Aiken County School District discipline tribunal - Is it working

  • Posted: 10/11/2012 10:13 PM
    6/1/2013 6:32 PM

The Aiken County School District Board of Education, recognizing a need for consistency in discipline throughout the Aiken County School District, appointed a Discipline Subcommittee a number of years ago. Acting upon the board's Discipline Subcommittee recommendations, a number of programs have been implemented by the board. The benefits of these programs are now being realized throughout the district.

The cell phone policy was implemented in the 2009-10 school year in order to address a growing number of discipline problems associated with cell phone usage. The policy requires students to store their phones in their lockers or automobiles during the school day. The policy includes specific penalties for cell phone violations. Since implementation of the cell phone policy, a significant drop in cell phone violations has been seen in our district schools.

Responsibility for student discipline appeals was shifted, halfway through the 2010-11 school year, from the Area Advisory Councils to a newly formed tribunal. The tribunal is made up of a panel of three members. The three-member panel travels to each Aiken County attendance area, according to a predetermined schedule, to hear and act upon student appeals. The tribunal hears student appeals during the day with students, parents and administrators in attendance. The Tribunal provides consistency across the Aiken County attendance areas. Of the 803 student appeals heard during the 2011-12 school year, 101 appeals ended in expulsions. The 101 expulsions were down from 276 during the 2010-11 school year, which is a decrease of 63 percent.

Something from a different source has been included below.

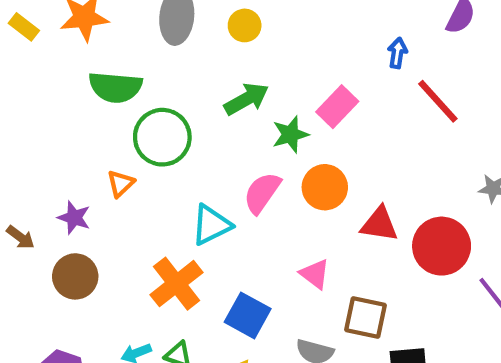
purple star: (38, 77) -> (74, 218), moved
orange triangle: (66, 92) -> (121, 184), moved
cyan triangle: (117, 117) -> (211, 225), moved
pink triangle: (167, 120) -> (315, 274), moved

The balance of the 803 student appeals ended up in either a 10-day out-of-school suspension, short-term assignment to a local alternative school or long-term assignment to the Center for Innovated Learning at (CIL) Pinecrest. CIL was formed in the 2011-12 school year to provide a safety net for district students. CIL provides students the opportunity to maintain their academic standing and work their way back into their home school. Approximately 31 percent of students who attended CIL were transitioned back to their home school, while only 2.9 percent of the students were expelled.

Bottom line, the coordinated effort of the discipline programs are working in Aiken County. The number of expulsions has decreased significantly, and the number of students being transitioned back to their home schools has increased. Students are benefiting from the safety nets that have been put into place in the district.

Keith Liner represents the North Augusta schools on Aiken County Board of Education.